Regarding the PCB that I was looking over:

It's just passed EMC, and radiated immunity (which is traditionally a difficult test for this type of device) was tested to 30V/m at certain spot frequencies, so I know it was good enough for the application that it was required for.

The confusion rested on why the designer connected the grounds in multiple places - the only tracks routed over the grounds were the comms lines to the ADC? (I may be mistaken here - it is either the opamp output or the comms).

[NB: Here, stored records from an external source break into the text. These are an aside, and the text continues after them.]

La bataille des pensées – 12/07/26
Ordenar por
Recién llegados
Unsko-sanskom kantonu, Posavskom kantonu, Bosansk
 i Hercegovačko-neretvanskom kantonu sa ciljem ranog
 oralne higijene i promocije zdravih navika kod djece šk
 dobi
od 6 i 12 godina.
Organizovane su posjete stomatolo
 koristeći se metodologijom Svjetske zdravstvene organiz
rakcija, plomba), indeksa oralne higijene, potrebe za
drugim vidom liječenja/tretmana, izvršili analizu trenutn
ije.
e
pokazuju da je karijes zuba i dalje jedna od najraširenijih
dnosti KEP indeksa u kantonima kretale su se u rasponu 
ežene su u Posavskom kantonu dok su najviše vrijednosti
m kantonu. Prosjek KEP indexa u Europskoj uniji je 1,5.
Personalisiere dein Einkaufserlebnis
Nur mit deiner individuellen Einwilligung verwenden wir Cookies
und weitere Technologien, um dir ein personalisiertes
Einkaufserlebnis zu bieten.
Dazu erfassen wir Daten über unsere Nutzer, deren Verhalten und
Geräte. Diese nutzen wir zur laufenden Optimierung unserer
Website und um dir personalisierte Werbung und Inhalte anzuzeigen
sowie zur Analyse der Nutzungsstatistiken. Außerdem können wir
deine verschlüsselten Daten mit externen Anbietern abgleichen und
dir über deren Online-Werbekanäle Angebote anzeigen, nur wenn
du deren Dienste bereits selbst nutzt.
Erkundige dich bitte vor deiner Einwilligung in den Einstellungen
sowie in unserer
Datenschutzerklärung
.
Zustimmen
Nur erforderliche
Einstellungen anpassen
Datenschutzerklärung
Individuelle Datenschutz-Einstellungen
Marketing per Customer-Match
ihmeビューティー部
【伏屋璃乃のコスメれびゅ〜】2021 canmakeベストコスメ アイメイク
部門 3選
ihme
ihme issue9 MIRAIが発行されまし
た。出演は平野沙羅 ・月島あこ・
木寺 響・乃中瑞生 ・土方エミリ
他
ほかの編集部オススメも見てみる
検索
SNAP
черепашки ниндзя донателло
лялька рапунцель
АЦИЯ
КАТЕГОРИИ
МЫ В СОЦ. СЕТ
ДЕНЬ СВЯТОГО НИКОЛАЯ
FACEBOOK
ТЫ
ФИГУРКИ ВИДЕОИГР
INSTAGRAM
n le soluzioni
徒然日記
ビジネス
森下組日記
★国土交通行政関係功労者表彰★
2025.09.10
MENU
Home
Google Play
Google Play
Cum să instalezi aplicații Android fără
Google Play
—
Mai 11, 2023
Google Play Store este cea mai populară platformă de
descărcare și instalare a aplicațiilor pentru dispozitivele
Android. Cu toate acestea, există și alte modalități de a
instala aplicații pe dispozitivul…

Speaking with the guys that ran the site, they gave tips for grounding schemes which they consider to be the best for the application that we are using the boards in, and they spoke of having analogue ground connecting via an inductor/capacitor filter at a single point to the "dirty" ground that brought signals into/took signals off the board, at a distant end from the main ground connection.  The next nearest to the main ground connection would be the digital circuitry with similar filtering applied, and lastly the high current components connect straight to the dirty ground (like pump/other high current stuff).

One of the design changes made to a similar board did almost exactly this to deal with an ESD issue (it passed after the changes were made).

I was curious about why the multiple ground connections to the analogue ground would not mess with the circuit in the Radiated Immunity testing; I would have expected it to.  If it isn't too much trouble, could you have a go at explaining it in terms of fields?  I have done the maths for understanding fields, but not in terms of EM fields - I am not averse to getting dirty with the maths if I need to.

I'll check the board again in a couple of days; the designer is a good one (not my department) and it is nice to be able to see aspects of the design and understand why he did things in certain ways.